I wasn’t going to buy any books on our Ottawa trip. I wasn’t. I have too many books already at home.
Then we were walking back to the hotel from Byward Market, and we stopped in at Chapters, and I found myself in the SF/F section holding a copy of This is How You Lose the Time War, by Amal El-Mohtar (an Ottawa writer) and Max Gladstone. I opened the book, intending to skim the first chapter and then set it back on the shelf, intending to go home and request a copy from my local library.
But I found Amal’s signature on the title page, and well, long story short, I bought the book.

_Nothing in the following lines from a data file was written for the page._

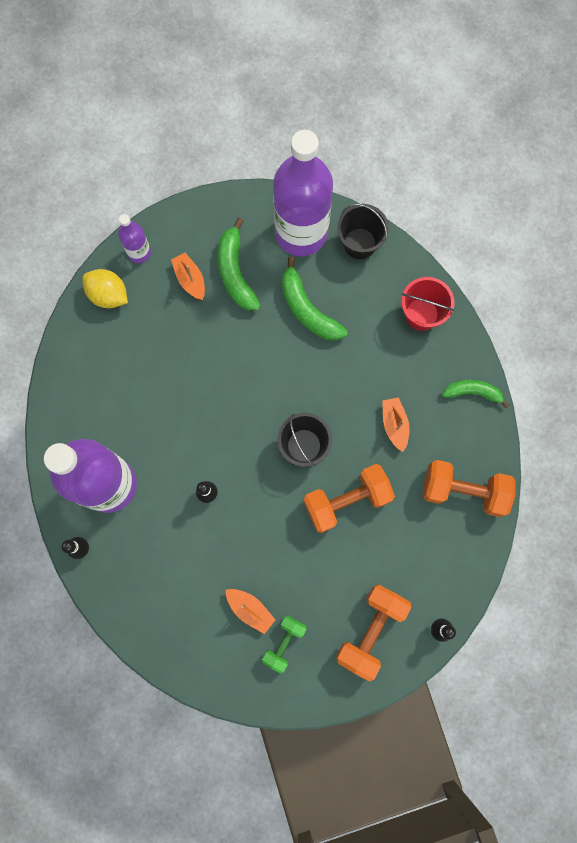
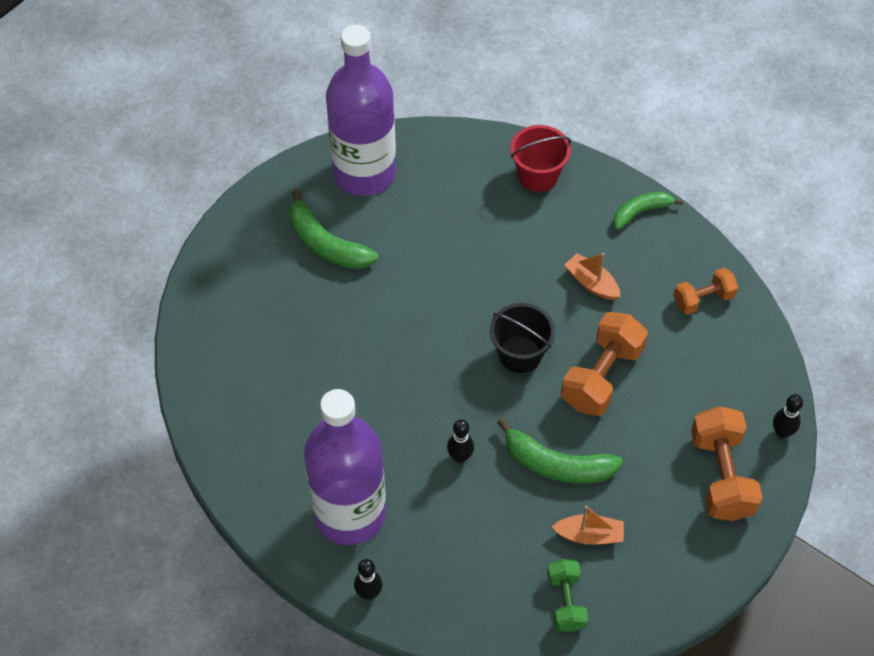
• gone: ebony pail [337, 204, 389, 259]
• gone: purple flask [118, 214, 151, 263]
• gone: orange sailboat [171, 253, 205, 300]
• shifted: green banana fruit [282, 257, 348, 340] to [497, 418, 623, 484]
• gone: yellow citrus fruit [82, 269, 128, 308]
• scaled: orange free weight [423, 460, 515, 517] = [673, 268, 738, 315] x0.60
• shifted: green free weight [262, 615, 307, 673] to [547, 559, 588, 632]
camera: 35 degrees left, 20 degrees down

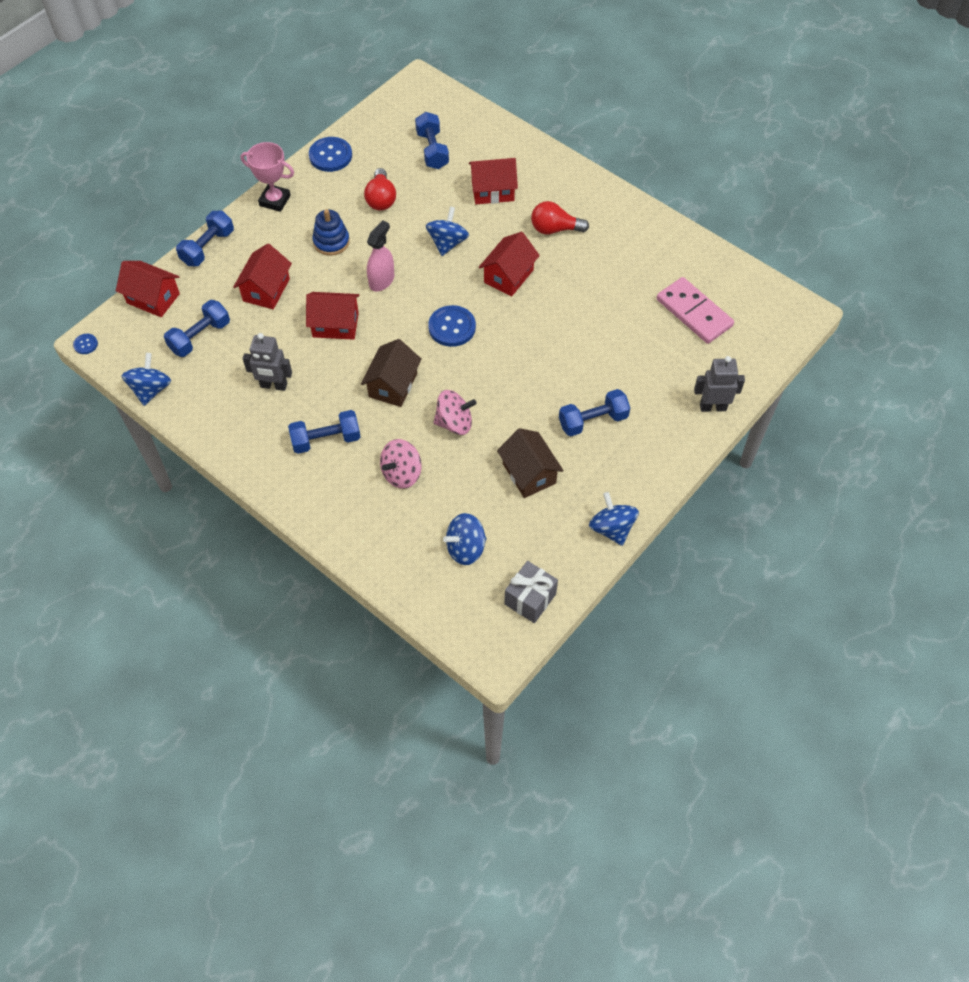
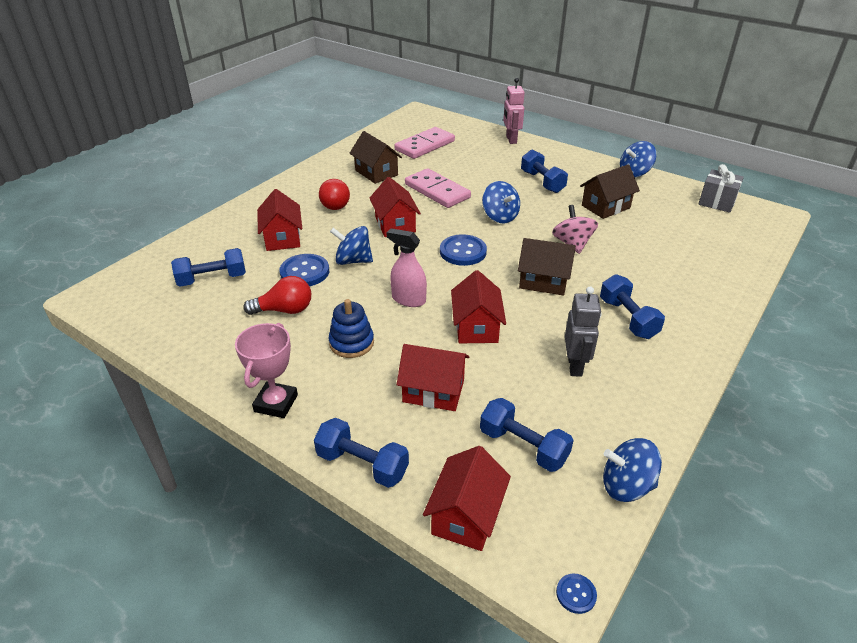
• shifted: blue sewing button [309, 137, 352, 172] to [279, 254, 329, 286]
• rotated: scarlet cottage [479, 232, 540, 297] = [370, 177, 421, 237] 45 degrees clockwise
• repainted: gray toy robot [694, 356, 745, 412] to pink toy robot [503, 78, 525, 144]
• gone: pink whirligig [380, 439, 422, 489]
• shifted: blue whirligig [443, 513, 487, 565] to [482, 181, 520, 224]
• new: russet cottage [349, 131, 402, 184]
• new: pink domino [405, 168, 471, 208]
camera: 95 degrees left, 20 degrees down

It’s a wild ride, a time-travel novella about two agents working on opposite sides of a time war. Red works for the Agency, a tech-based organization, and Blue works for Garden, an organization that might be an organism. They write each other letters across the timelines, the threads of history and future, at first to taunt each other (“Nyah nyah, you’re gonna lose!” “Are not!” “Are too!”) and, later, as they get to know each other, to express their feelings for each other.
The epistolary affair spans all of history, mostly in various versions of Earth (at one point, one of the characters goes to see Romeo and Juliet, to find out if it’s a tragedy or a comedy in her current timeline), but sometimes on other worlds or even in the vacuum of space. Red and Blue’s relationship progresses upthread and downthread, through past and future, in letters written in some of the weirdest steganographic ways I’ve seen: one is written in a volcano, another in a thornbush grown over a year from a seed. Only one, if I recall correctly, is written in ink on paper.
The writing itself—Amal’s and Max’s, I mean, not Red’s and Blue’s—is beautifully wrought, by turns amusing and horrifying. Moments as calm and sedate as a woman braiding her hair or enjoying tea contrast with the same woman, pages later, washing her hands after slitting someone’s throat.
And the language! I’m pretty proud of my vocabulary, but the authors, in their search for le mot juste, more than once sent me to the dictionary to make sure I understood the precise point or image they were trying to convey.
I enjoyed the novella, with its twists and turns, its hunter-vs.-hunted story chasing itself down the corridors of time. Highly recommended.